The recent budget control laws (PL 112-25, PL 112-240) lowered the cap on regular discretionary spending to about $984 billion in fiscal 2013 from $1.043 trillion in the previous budget year and is slated to knock it back to $967 billion for fiscal 2014.
The workforce is the most obvious target for those cutbacks. Total personnel costs, including pay and benefits, were $458.4 billion in fiscal 2012, according to the Office of Management and Budget.
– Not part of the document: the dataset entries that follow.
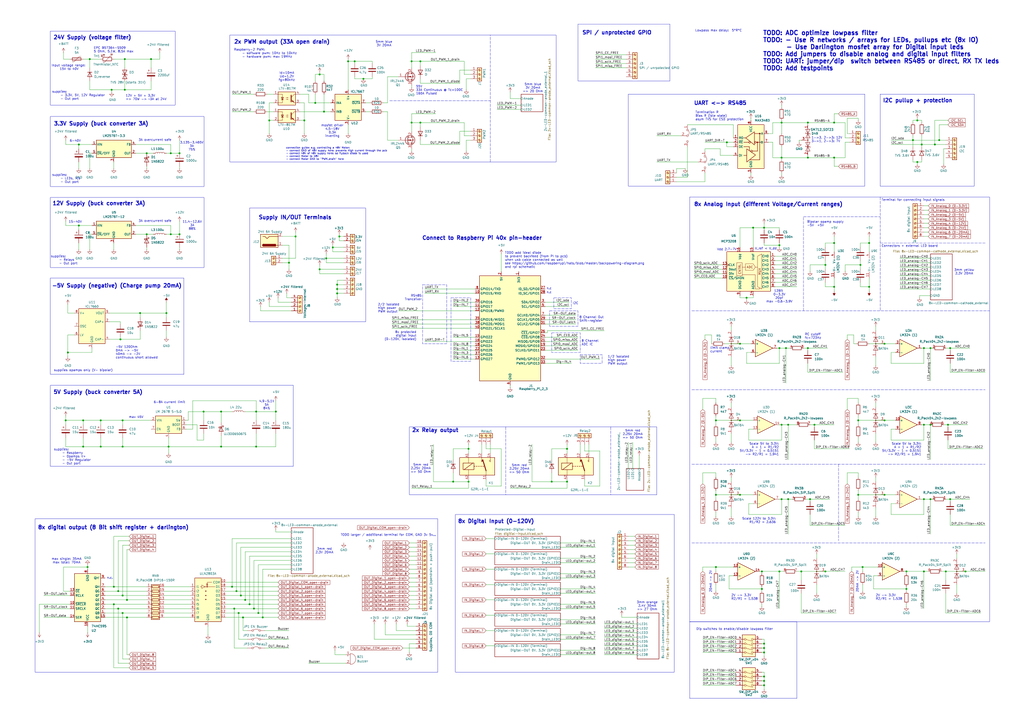
<source format=kicad_sch>
(kicad_sch
	(version 20231120)
	(generator "eeschema")
	(generator_version "8.0")
	(uuid "af4d11a6-73e1-4c39-a25e-5fe7dfa07237")
	(paper "A2")
	
	(junction
		(at 139.7 345.44)
		(diameter 0)
		(color 0 0 0 0)
		(uuid "01a8e618-7e14-4882-9136-a12536116a47")
	)
	(junction
		(at 48.26 259.08)
		(diameter 0)
		(color 0 0 0 0)
		(uuid "04e54955-95ed-4070-adbb-7cee1b2c7a8b")
	)
	(junction
		(at 135.89 353.06)
		(diameter 0)
		(color 0 0 0 0)
		(uuid "05eca1c0-0042-44d8-82a8-b1f48175c33d")
	)
	(junction
		(at 483.87 91.44)
		(diameter 0)
		(color 0 0 0 0)
		(uuid "06f335d7-63de-4572-a20a-022b6c7f93c9")
	)
	(junction
		(at 542.29 83.82)
		(diameter 0)
		(color 0 0 0 0)
		(uuid "072c8fc6-89d0-4715-8ea4-dd9134761f17")
	)
	(junction
		(at 529.59 81.28)
		(diameter 0)
		(color 0 0 0 0)
		(uuid "07823899-5798-4592-8eff-8b1fe5858f30")
	)
	(junction
		(at 210.82 45.72)
		(diameter 0)
		(color 0 0 0 0)
		(uuid "0c7b1ae2-c684-4906-92c2-8dfa0b9613b9")
	)
	(junction
		(at 182.88 59.69)
		(diameter 0)
		(color 0 0 0 0)
		(uuid "0eedc99b-ff42-4961-8286-6066dee5c8fe")
	)
	(junction
		(at 504.19 140.97)
		(diameter 0)
		(color 0 0 0 0)
		(uuid "0f3fa599-affa-44c6-8b85-24ce12db14ea")
	)
	(junction
		(at 66.04 340.36)
		(diameter 0)
		(color 0 0 0 0)
		(uuid "10026633-9ac7-4b72-aa53-10151f42da81")
	)
	(junction
		(at 71.12 243.84)
		(diameter 0)
		(color 0 0 0 0)
		(uuid "105d8991-ac05-4276-b194-5060bc474cf0")
	)
	(junction
		(at 176.53 69.85)
		(diameter 0)
		(color 0 0 0 0)
		(uuid "11580b8b-6675-41d3-b33d-e1ed958eda93")
	)
	(junction
		(at 152.4 358.14)
		(diameter 0)
		(color 0 0 0 0)
		(uuid "119c3b35-4b9f-4318-9220-02559deba15e")
	)
	(junction
		(at 185.42 43.18)
		(diameter 0)
		(color 0 0 0 0)
		(uuid "14ee932b-b4bf-415b-ab21-01e0b930417b")
	)
	(junction
		(at 513.08 243.84)
		(diameter 0)
		(color 0 0 0 0)
		(uuid "14fcd33f-6a27-4b5c-bd8a-16602ae94ce3")
	)
	(junction
		(at 39.37 204.47)
		(diameter 0)
		(color 0 0 0 0)
		(uuid "16107448-b037-4021-a9bb-1fb19d6f36c7")
	)
	(junction
		(at 468.63 71.12)
		(diameter 0)
		(color 0 0 0 0)
		(uuid "1827b75e-5515-4844-a399-117e6918fd73")
	)
	(junction
		(at 532.13 93.98)
		(diameter 0)
		(color 0 0 0 0)
		(uuid "1c476741-4a7f-44e7-a84a-5b0fc50d1df8")
	)
	(junction
		(at 72.39 52.07)
		(diameter 0)
		(color 0 0 0 0)
		(uuid "1ca1e8b3-a925-433d-8b97-4bcdb1b98a40")
	)
	(junction
		(at 483.87 166.37)
		(diameter 0)
		(color 0 0 0 0)
		(uuid "1f83392c-f6f4-4c47-92c7-6541609902a5")
	)
	(junction
		(at 504.19 166.37)
		(diameter 0)
		(color 0 0 0 0)
		(uuid "1ff1815a-ddb0-4907-bed1-18b8fe5665e3")
	)
	(junction
		(at 457.2 246.38)
		(diameter 0)
		(color 0 0 0 0)
		(uuid "209182a8-b4b9-40cd-b5b2-bd90b860e927")
	)
	(junction
		(at 271.78 260.35)
		(diameter 0)
		(color 0 0 0 0)
		(uuid "213f96fc-26d9-4cf1-83bd-f4336ef00b81")
	)
	(junction
		(at 320.04 279.4)
		(diameter 0)
		(color 0 0 0 0)
		(uuid "236f3f4e-76e9-4351-baf1-7665cdb427aa")
	)
	(junction
		(at 144.78 350.52)
		(diameter 0)
		(color 0 0 0 0)
		(uuid "24719f92-8210-4aa7-b4fb-885fcf560860")
	)
	(junction
		(at 128.27 238.76)
		(diameter 0)
		(color 0 0 0 0)
		(uuid "28045595-b22a-4b06-9953-9f52298bbfc3")
	)
	(junction
		(at 238.76 35.56)
		(diameter 0)
		(color 0 0 0 0)
		(uuid "2a544a35-89e9-4403-a76e-deca404b0df4")
	)
	(junction
		(at 453.39 71.12)
		(diameter 0)
		(color 0 0 0 0)
		(uuid "2d47b40e-d23f-458b-8bda-f40f4a63d16c")
	)
	(junction
		(at 457.2 289.56)
		(diameter 0)
		(color 0 0 0 0)
		(uuid "2ec783c1-8b84-46a4-83e0-9e6bdd9d83e1")
	)
	(junction
		(at 415.29 287.02)
		(diameter 0)
		(color 0 0 0 0)
		(uuid "2f3e2706-66a2-4ddc-84d7-d0f87e408bee")
	)
	(junction
		(at 429.26 199.39)
		(diameter 0)
		(color 0 0 0 0)
		(uuid "322a1d28-d972-4b68-a81b-9e541f249074")
	)
	(junction
		(at 52.07 34.29)
		(diameter 0)
		(color 0 0 0 0)
		(uuid "323916cf-5786-4346-bdcd-89c81cb32737")
	)
	(junction
		(at 171.45 137.16)
		(diameter 0)
		(color 0 0 0 0)
		(uuid "36c7ffc8-59d3-497b-8dce-a7b0d2f66aca")
	)
	(junction
		(at 185.42 156.21)
		(diameter 0)
		(color 0 0 0 0)
		(uuid "36d68065-ce7c-4d04-bfc0-73baed985380")
	)
	(junction
		(at 48.26 243.84)
		(diameter 0)
		(color 0 0 0 0)
		(uuid "383ef42e-22d7-43b3-89d3-2af42737728c")
	)
	(junction
		(at 535.94 246.38)
		(diameter 0)
		(color 0 0 0 0)
		(uuid "3ae78f7f-94a6-4485-a6b5-d7ce73e1abef")
	)
	(junction
		(at 513.08 199.39)
		(diameter 0)
		(color 0 0 0 0)
		(uuid "3b4b0fd5-c991-4a1b-b89c-c6b2bfe001ca")
	)
	(junction
		(at 50.8 328.93)
		(diameter 0)
		(color 0 0 0 0)
		(uuid "3c754c5e-b249-46c4-9d05-9f550316aca5")
	)
	(junction
		(at 196.85 137.16)
		(diameter 0)
		(color 0 0 0 0)
		(uuid "4165b357-897a-49f2-9ef7-d976d8e6b00f")
	)
	(junction
		(at 58.42 243.84)
		(diameter 0)
		(color 0 0 0 0)
		(uuid "422bc740-9691-4697-b466-286d91cb40aa")
	)
	(junction
		(at 443.23 132.08)
		(diameter 0)
		(color 0 0 0 0)
		(uuid "42f8f2a2-d4f1-4f85-a7f3-af76fd15f334")
	)
	(junction
		(at 81.28 181.61)
		(diameter 0)
		(color 0 0 0 0)
		(uuid "49b65474-3c4a-461b-8a68-40a6b20540ce")
	)
	(junction
		(at 535.94 201.93)
		(diameter 0)
		(color 0 0 0 0)
		(uuid "4c28afa4-cb18-4457-bfd3-5c53dabd8baa")
	)
	(junction
		(at 66.04 350.52)
		(diameter 0)
		(color 0 0 0 0)
		(uuid "4dd49bce-72c0-4885-aaa1-4fc2ceee5ed9")
	)
	(junction
		(at 433.07 172.72)
		(diameter 0)
		(color 0 0 0 0)
		(uuid "4e57230f-aabe-47d0-b863-f2adc3d1ffe4")
	)
	(junction
		(at 551.18 289.56)
		(diameter 0)
		(color 0 0 0 0)
		(uuid "5350fbf4-d95b-437a-9686-20f0bf58d3a4")
	)
	(junction
		(at 534.67 83.82)
		(diameter 0)
		(color 0 0 0 0)
		(uuid "53d66afe-70cb-456e-9b1b-03e37a30427c")
	)
	(junction
		(at 535.94 289.56)
		(diameter 0)
		(color 0 0 0 0)
		(uuid "5453c15f-3da7-498f-b4d4-eefd4a32800e")
	)
	(junction
		(at 71.12 259.08)
		(diameter 0)
		(color 0 0 0 0)
		(uuid "548e2dfb-04f2-4d21-ab49-d803782e4bea")
	)
	(junction
		(at 478.79 153.67)
		(diameter 0)
		(color 0 0 0 0)
		(uuid "55a82554-799d-4bb3-8181-718182c3900f")
	)
	(junction
		(at 497.84 243.84)
		(diameter 0)
		(color 0 0 0 0)
		(uuid "57a339c8-b411-45ff-a169-a3416d23d890")
	)
	(junction
		(at 328.93 279.4)
		(diameter 0)
		(color 0 0 0 0)
		(uuid "58641e9a-dfea-4a17-a599-d3f20704b922")
	)
	(junction
		(at 104.14 135.89)
		(diameter 0)
		(color 0 0 0 0)
		(uuid "5b0eb3d4-c4be-4d9b-9e7b-ef02c7a05fa6")
	)
	(junction
		(at 535.94 331.47)
		(diameter 0)
		(color 0 0 0 0)
		(uuid "5ebeab69-b597-43d2-ab3a-c72fec21131d")
	)
	(junction
		(at 500.38 328.93)
		(diameter 0)

... [559228 chars truncated]
</source>
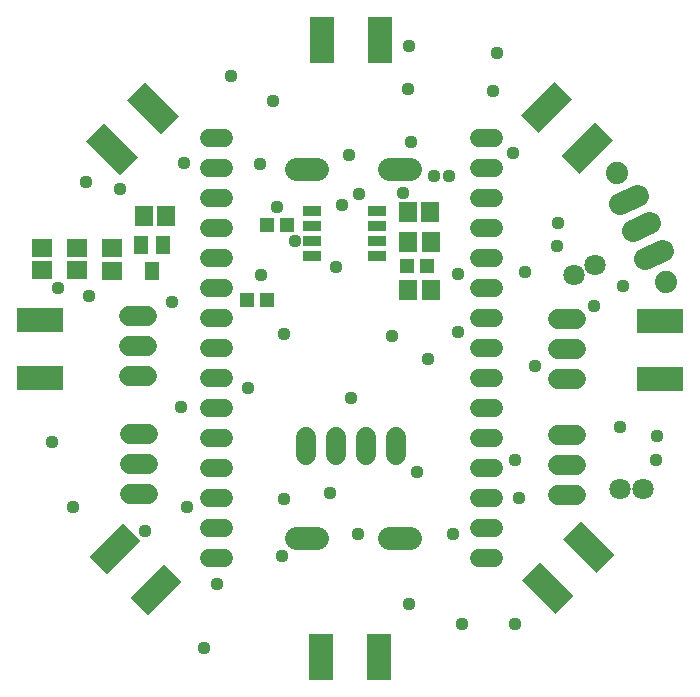
<source format=gbr>
G04 EAGLE Gerber RS-274X export*
G75*
%MOMM*%
%FSLAX34Y34*%
%LPD*%
%INSoldermask Top*%
%IPPOS*%
%AMOC8*
5,1,8,0,0,1.08239X$1,22.5*%
G01*
%ADD10C,1.727200*%
%ADD11R,2.133600X4.013200*%
%ADD12R,4.013200X2.133600*%
%ADD13C,1.511200*%
%ADD14C,1.981200*%
%ADD15C,1.803200*%
%ADD16R,1.503200X1.703200*%
%ADD17R,1.703200X1.503200*%
%ADD18R,1.503200X0.903200*%
%ADD19R,1.203200X1.303200*%
%ADD20R,1.303200X1.203200*%
%ADD21C,1.853200*%
%ADD22C,1.879600*%
%ADD23R,1.203200X1.603200*%
%ADD24C,1.117600*%


D10*
X-65989Y322686D02*
X-50749Y322686D01*
X-50749Y297286D02*
X-65989Y297286D01*
X-65989Y271886D02*
X-50749Y271886D01*
X296418Y269566D02*
X311658Y269566D01*
X311658Y294966D02*
X296418Y294966D01*
X296418Y320366D02*
X311658Y320366D01*
X83869Y220754D02*
X83869Y205514D01*
X109269Y205514D02*
X109269Y220754D01*
X134669Y220754D02*
X134669Y205514D01*
X160069Y205514D02*
X160069Y220754D01*
X-50673Y171953D02*
X-65913Y171953D01*
X-65913Y197353D02*
X-50673Y197353D01*
X-50673Y222753D02*
X-65913Y222753D01*
X296880Y171100D02*
X312120Y171100D01*
X312120Y196500D02*
X296880Y196500D01*
X296880Y221900D02*
X312120Y221900D01*
D11*
X96765Y556736D03*
X145787Y556736D03*
D12*
G36*
X265177Y493059D02*
X293554Y521436D01*
X308641Y506349D01*
X280264Y477972D01*
X265177Y493059D01*
G37*
G36*
X299841Y458396D02*
X328218Y486773D01*
X343305Y471686D01*
X314928Y443309D01*
X299841Y458396D01*
G37*
X382884Y318460D03*
X382884Y269438D03*
G36*
X316125Y148998D02*
X344502Y120621D01*
X329415Y105534D01*
X301038Y133911D01*
X316125Y148998D01*
G37*
G36*
X281462Y114334D02*
X309839Y85957D01*
X294752Y70870D01*
X266375Y99247D01*
X281462Y114334D01*
G37*
D11*
X145218Y34449D03*
X96196Y34449D03*
D12*
G36*
X-22083Y97779D02*
X-50460Y69402D01*
X-65547Y84489D01*
X-37170Y112866D01*
X-22083Y97779D01*
G37*
G36*
X-56747Y132443D02*
X-85124Y104066D01*
X-100211Y119153D01*
X-71834Y147530D01*
X-56747Y132443D01*
G37*
X-141441Y270707D03*
X-141441Y319729D03*
G36*
X-74035Y442334D02*
X-102412Y470711D01*
X-87325Y485798D01*
X-58948Y457421D01*
X-74035Y442334D01*
G37*
G36*
X-39371Y476998D02*
X-67748Y505375D01*
X-52661Y520462D01*
X-24284Y492085D01*
X-39371Y476998D01*
G37*
D13*
X966Y473201D02*
X14046Y473201D01*
X14046Y447801D02*
X966Y447801D01*
X966Y422401D02*
X14046Y422401D01*
X14046Y397001D02*
X966Y397001D01*
X966Y371601D02*
X14046Y371601D01*
X14046Y346201D02*
X966Y346201D01*
X966Y320801D02*
X14046Y320801D01*
X14046Y295401D02*
X966Y295401D01*
X966Y270001D02*
X14046Y270001D01*
X14046Y244601D02*
X966Y244601D01*
X966Y219201D02*
X14046Y219201D01*
X14046Y193801D02*
X966Y193801D01*
X966Y168401D02*
X14046Y168401D01*
X14046Y143001D02*
X966Y143001D01*
X966Y117601D02*
X14046Y117601D01*
X229566Y473201D02*
X242646Y473201D01*
X242646Y447801D02*
X229566Y447801D01*
X229566Y422401D02*
X242646Y422401D01*
X242646Y397001D02*
X229566Y397001D01*
X229566Y371601D02*
X242646Y371601D01*
X242646Y346201D02*
X229566Y346201D01*
X229566Y320801D02*
X242646Y320801D01*
X242646Y295401D02*
X229566Y295401D01*
X229566Y270001D02*
X242646Y270001D01*
X242646Y244601D02*
X229566Y244601D01*
X229566Y219201D02*
X242646Y219201D01*
X242646Y193801D02*
X229566Y193801D01*
X229566Y168401D02*
X242646Y168401D01*
X242646Y143001D02*
X229566Y143001D01*
X229566Y117601D02*
X242646Y117601D01*
D14*
X92683Y134953D02*
X74903Y134953D01*
X74903Y447063D02*
X92683Y447063D01*
X153645Y134953D02*
X171425Y134953D01*
X171425Y447063D02*
X153645Y447063D01*
D15*
X310329Y357684D03*
X328499Y366042D03*
D16*
X-34744Y407543D03*
X-53744Y407543D03*
D17*
X-80420Y361060D03*
X-80420Y380060D03*
X-110270Y380770D03*
X-110270Y361770D03*
X-140380Y380670D03*
X-140380Y361670D03*
D18*
X143900Y399050D03*
X143900Y411750D03*
X143900Y386350D03*
X143900Y373650D03*
X88900Y399050D03*
X88900Y411750D03*
X88900Y386350D03*
X88900Y373650D03*
D16*
X169914Y385728D03*
X188914Y385728D03*
X169700Y411300D03*
X188700Y411300D03*
D19*
X50470Y399520D03*
X67470Y399520D03*
D20*
X168910Y365500D03*
X185910Y365500D03*
X33600Y336800D03*
X50600Y336800D03*
D21*
X370247Y371368D02*
X385321Y378079D01*
X374989Y401283D02*
X359916Y394572D01*
X349585Y417776D02*
X364658Y424487D01*
D22*
X388115Y351519D03*
X346790Y444335D03*
D23*
X-46700Y360800D03*
X-56200Y382800D03*
X-37200Y382800D03*
D16*
X189000Y344760D03*
X170000Y344760D03*
D15*
X369100Y176600D03*
X349100Y176600D03*
D24*
X207800Y138300D03*
X127600Y138700D03*
X103800Y172700D03*
X177800Y191200D03*
X121700Y253200D03*
X186900Y286800D03*
X260800Y201000D03*
X379700Y201000D03*
X348900Y229100D03*
X277000Y280800D03*
X327100Y331000D03*
X352000Y348700D03*
X260000Y62300D03*
X215700Y61900D03*
X-2800Y41800D03*
X8300Y95700D03*
X-17400Y161500D03*
X64600Y167900D03*
X65200Y307800D03*
X-22300Y246000D03*
X-131500Y216000D03*
X-113700Y161300D03*
X-100100Y339600D03*
X-102800Y436700D03*
X155900Y306200D03*
X20100Y526200D03*
X241900Y513200D03*
X297200Y401800D03*
X259000Y460500D03*
X211800Y309400D03*
X45700Y357400D03*
X63000Y120000D03*
X263600Y168600D03*
X169500Y515300D03*
X165600Y427100D03*
X-30400Y334700D03*
X170500Y551800D03*
X-52700Y140700D03*
X74400Y386400D03*
X119600Y459300D03*
X58500Y415500D03*
X113600Y416500D03*
X245000Y545600D03*
X34200Y261700D03*
X380400Y221100D03*
X128600Y426100D03*
X44200Y451200D03*
X172300Y470000D03*
X-74070Y430470D03*
X-19700Y452700D03*
X-126600Y346600D03*
X108600Y364500D03*
X170600Y79100D03*
X192100Y441800D03*
X204300Y441800D03*
X55600Y504600D03*
X296100Y381800D03*
X212400Y358800D03*
X268900Y360100D03*
M02*

</source>
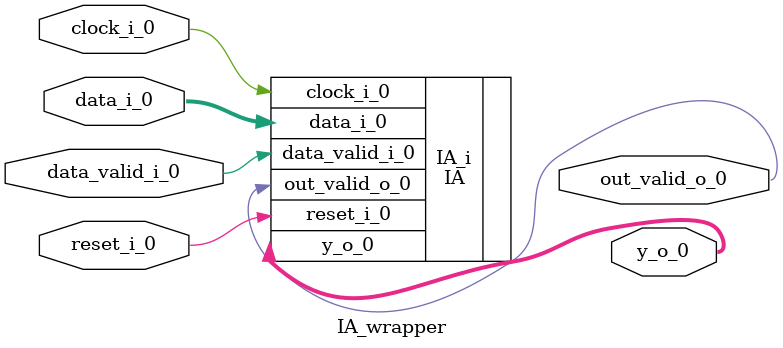
<source format=v>
`timescale 1 ps / 1 ps

module IA_wrapper
   (clock_i_0,
    data_i_0,
    data_valid_i_0,
    out_valid_o_0,
    reset_i_0,
    y_o_0);
  input clock_i_0;
  input [1447:0]data_i_0;
  input data_valid_i_0;
  output out_valid_o_0;
  input reset_i_0;
  output [1023:0]y_o_0;

  wire clock_i_0;
  wire [1447:0]data_i_0;
  wire data_valid_i_0;
  wire out_valid_o_0;
  wire reset_i_0;
  wire [1023:0]y_o_0;

  IA IA_i
       (.clock_i_0(clock_i_0),
        .data_i_0(data_i_0),
        .data_valid_i_0(data_valid_i_0),
        .out_valid_o_0(out_valid_o_0),
        .reset_i_0(reset_i_0),
        .y_o_0(y_o_0));
endmodule

</source>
That’s up from fiscal 2011, when total personnel costs were $432.6 billion, of which $299.57 billion went for civilian employees.
That’s why management of labor costs, by far the largest single cost within government operations, is central to coping with the sequester at government agencies.
That was evident to the traveling public in the past week, as the first furloughs at the Federal Aviation Administration led to lengthy delays at Los Angeles International and New York-area airports. FAA data showed that there were almost double the number of delays on Monday as there would have been without the furloughs. About 1,200 were attributable to staffing reductions, the agency said in a statement.
Experts say those delays may be only the start of problems at agencies as they roll out furloughs, one day every two weeks for employees at most agencies and perhaps once a week for workers at the Department of Defense, the single largest federal employer.
“We’re seeing some broad outlines, but we’re not seeing the negative impact right now,” said Peter Winch, deputy director of field services at the American Federation of Government Employees, which represents about 650,000 workers.